The discipline of science cannot offer conclusions on the ultimate origins of matter.
Scientists can describe in fascinating detail what is observable within the universe. They can demonstrate purposes related to adaptability and survival in the physical world. But it is blatantly dishonest to suggest that science has proven that there is nothing beyond nature that has any relevance to what happens in nature.
This kind of suggestion is beyond the work of science.
A scientist cannot test the philosophy that the physical world is a self-contained system of impersonal natural laws without any outside involvement from a God or a Creator. Honest scientists know this — even if they fear the social and academic consequences of admitting it.
When teachers suggest, for example, that the science of evolution leads to a philosophy of naturalism, they give their students the misleading impression that the theory of evolution offers more than it’s capable of telling us. Students should be able to distinguish scientific research from philosophy.
Let’s teach our young people that a professor or author who suggests that science can prescribe truth on how the universe began has left the discipline of science and turned to philosophy or perhaps religion.
And let’s encourage Church leaders not to speak carelessly on matters of science. I’ve heard plenty of religious leaders suggest that evolution is an enemy of God that contradicts the account of creation. This is careless because it fails to distinguish the actual science of evolution from the philosophy or worldview of evolution.
Church leaders also must be careful not to make the Genesis account say more than it does. The Bible does not require belief in a certain age for the earth and the Church should not make such an issue a test of Christian orthodoxy. Church leaders are sometimes as disrespectful and condescending on these matters as atheists are about belief in God.
We need Church leaders and Science teachers to exemplify mutual respect as they help their students distinguish the fields of faith and science.
We cannot use the discipline of science to prove the philosophy of naturalism any more than we can use it to prove there is God. We must rely on other kinds of evidence for reaching the most plausible conclusion.

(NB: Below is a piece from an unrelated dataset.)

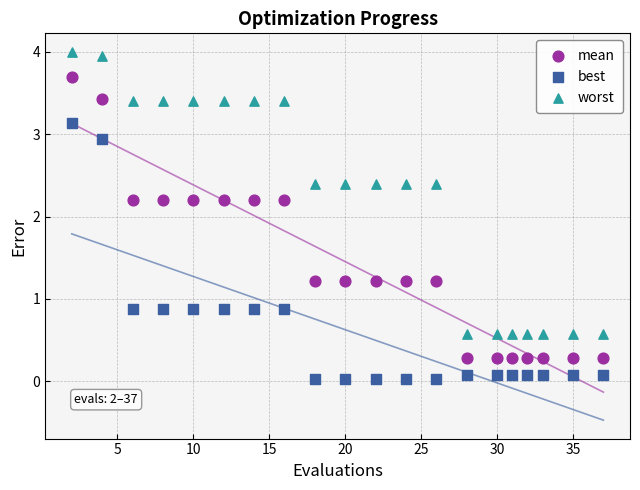

Across all data points, what is the range of Y values (max minus min)?

4.0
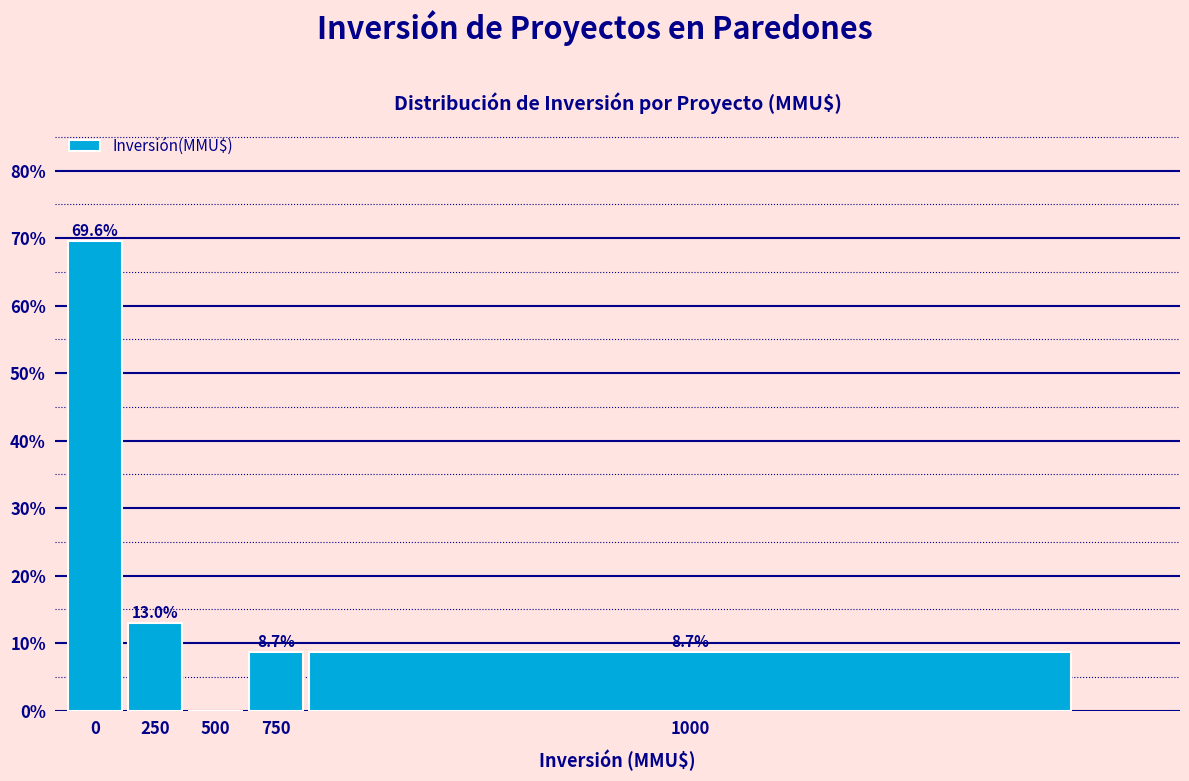

Is it true that the value at 750 is 5.2?

False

- Are there better reasons for faith in naturalism or for faith in theism?
- Is it more reasonable to believe in an intelligent designer or the absence of intention and design?
A growing number of scientist acknowledge the improbability that high levels of complexity found in most life forms could have resulted from chance occurrences.

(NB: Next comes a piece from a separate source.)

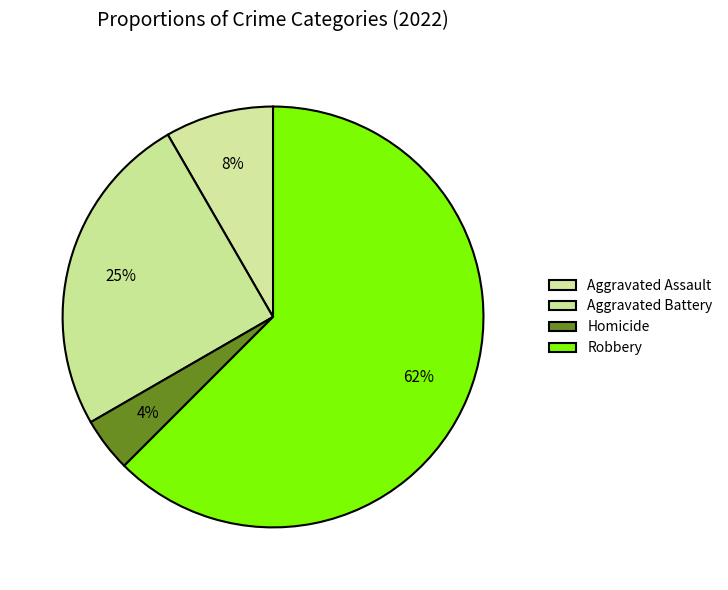

Count the number of slices in the pie.

4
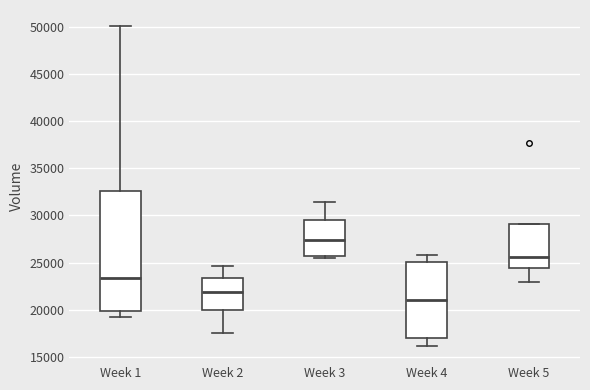

Where is the lower edge of the box for Week 1 on the y-axis? The values are not printed on the chart, so give them approximately, as read against the axis.

20000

The theory of intelligent design claims that empirically detectable signs of intelligence permeate the complexity of the physical universe in such a way that the most plausible and only rational conclusion is intelligent design.
Honest research should always be based on following the evidence wherever it leads. Unfortunately, in the academy, much of what passes for science is driven by an applied (and politically required) philosophy of materialism. This philosophy only allows the assumption that in the beginning were particles and impersonal natural laws. It rules out any question of intelligent design no matter what the evidence indicates.